As for “Party of Five”? It’s never been a big player in the Nielsen race — it’s currently running in 99th place. But Variety cites expected cast defections — including one by budding movie star Neve Campbell — as another reason why the network’s pulling the plug now.

“90210” debuted in 1990, en route to becoming the fledgling Fox network’s first bona-fide hour-long drama success. The show, about the lives (and boyfriends and girlfriends) of a clique of Beverly Hills rich kids, made teen idols of Jason Priestley and Luke Perry and tabloid fodder of Shannen Doherty (late of WB’s “Charmed”). Other actors to pass through its doors include Golden Globe winner and Oscar-nominee hopeful Hilary Swank (“Boys Don’t Cry“).
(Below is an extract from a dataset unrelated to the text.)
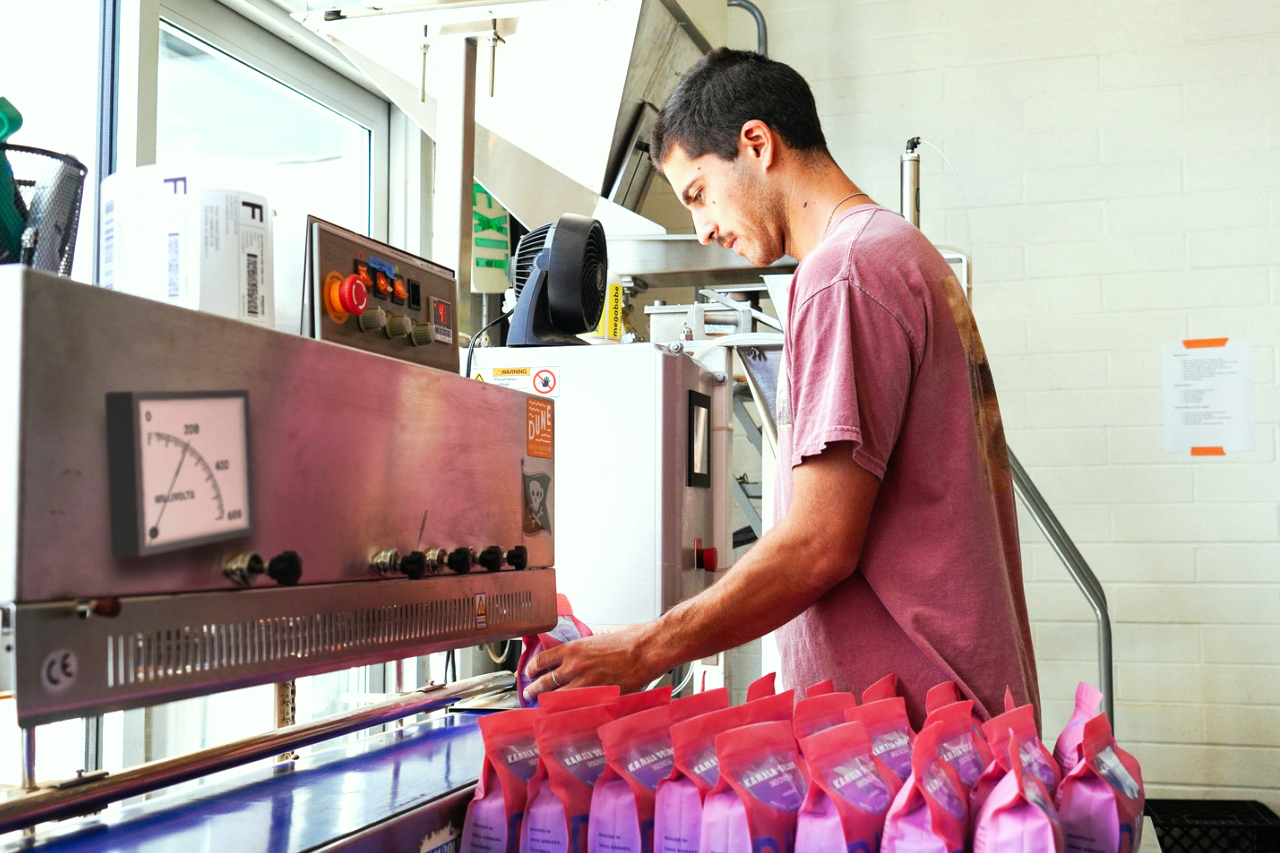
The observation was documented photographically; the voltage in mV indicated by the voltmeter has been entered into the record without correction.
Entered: 200 mV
“Party of Five” bowed in 1994. Soapy, but less, well, stupid than “90210,” the earnest show about five earnest (and good-looking) orphans barely survived its first low-rated season. Critical and award-show success (it won the 1996 Golden Globe for best drama series) kept it alive — as did its breakout cast, including Campbell, Scott Wolf (“Go”) and Jennifer Love Hewitt. This fall, “PO5” producers moved Hewitt out to her own spinoff, the equally endangered “Time of Your Life.”

No word yet on the reputed deaths of “90210” and “PO5” from the shows’ producers.